刘据也算是被对方的迂腐服气了,他只好苦笑着说:“属官也许无碍,但这进出诏狱的侍卫、兵士,你敢保证各个都没有问题?张贺已经向我求救,我不能见死不救,还请狱令行个方便。”
他嘴上说得还算客气,但行动却毫不含糊,两个侍卫已经上前准备拉开狱令。
那狱令被拉开后嘴里说道:“那进到牢房的钥匙在我和守卫手里,太子就算强闯也是进不去的,还请太子回去。”
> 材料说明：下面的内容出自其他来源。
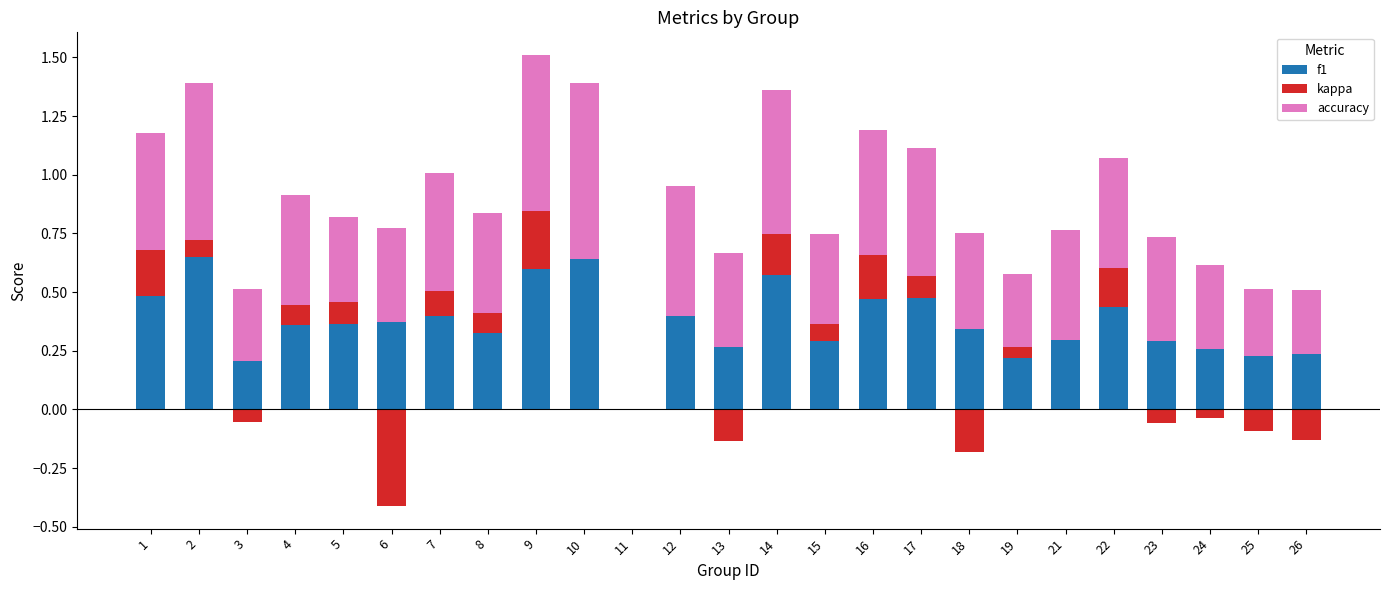

How many data points does each series have?

25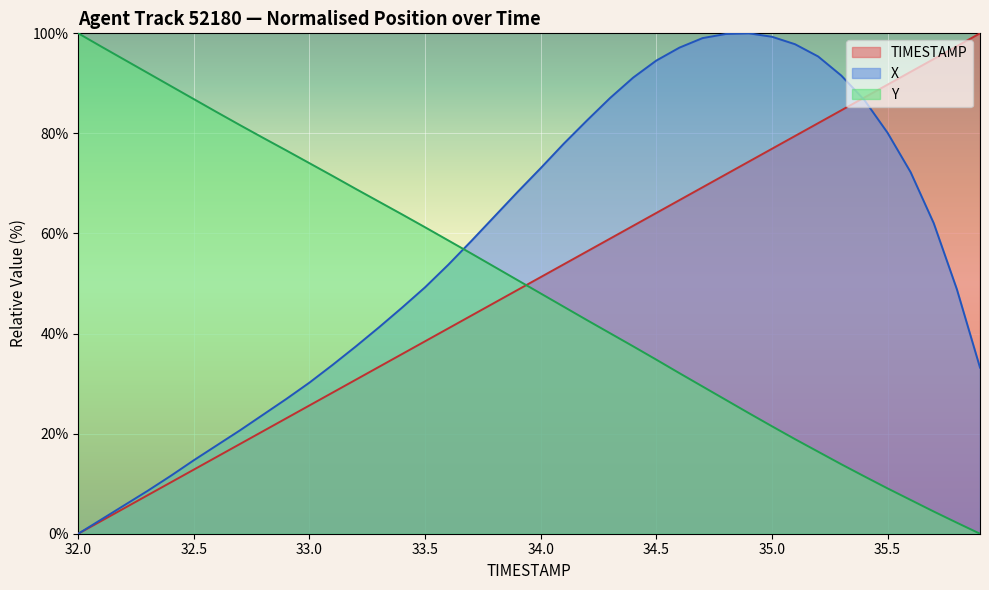

How many positive values does the TIMESTAMP series have?

39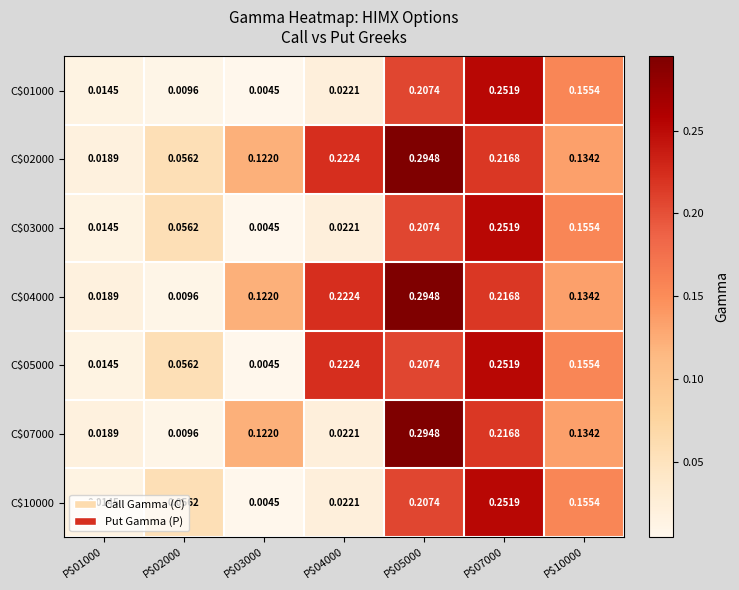

List the series in order of their peak value, lowest first.

C$01000, C$03000, C$05000, C$10000, C$02000, C$04000, C$07000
眼看场面一度陷入僵局,卫伉从刘据身后快走几步来到狱令面前,只见他朗声说道:“在下宜春侯,已经带来陛下的诏令,张贺罪名未明,速速放出诏狱,待查明后再做打算。还请狱令按照诏令行事。”
刘据连忙望了一眼卫伉,微微摇了摇头,眼神里传来的劝诫意思很明显,卫伉你这是矫诏,最好还是不要这么做。
卫伉笑着点了点头,无声地将自己的决断传达给太子。
那狱令看着两人,明显怀疑大于相信。于是卫伉将腰中佩剑举了起来:“这是陛下的天子剑,见剑如见陛下。汾阴虽远,有马日行千里,往返也不算难事。”
那把剑是刘彻以前赐给卫青的,被卫伉偷偷从家里拿了出来,没想到却发挥了用处。
狱令看到天子剑这才转变了态度,对几人说:“你们且等我唤那看门老宦过来。”
外面这番动静早已惊动了诏狱最里层的人,那名蒙面年轻人又重新推门进来,对着张贺脸上露出古怪的笑意:“你的太子殿下倒是对你情深义重,那佞幸之罪不会是被我误打误撞猜中了吧?”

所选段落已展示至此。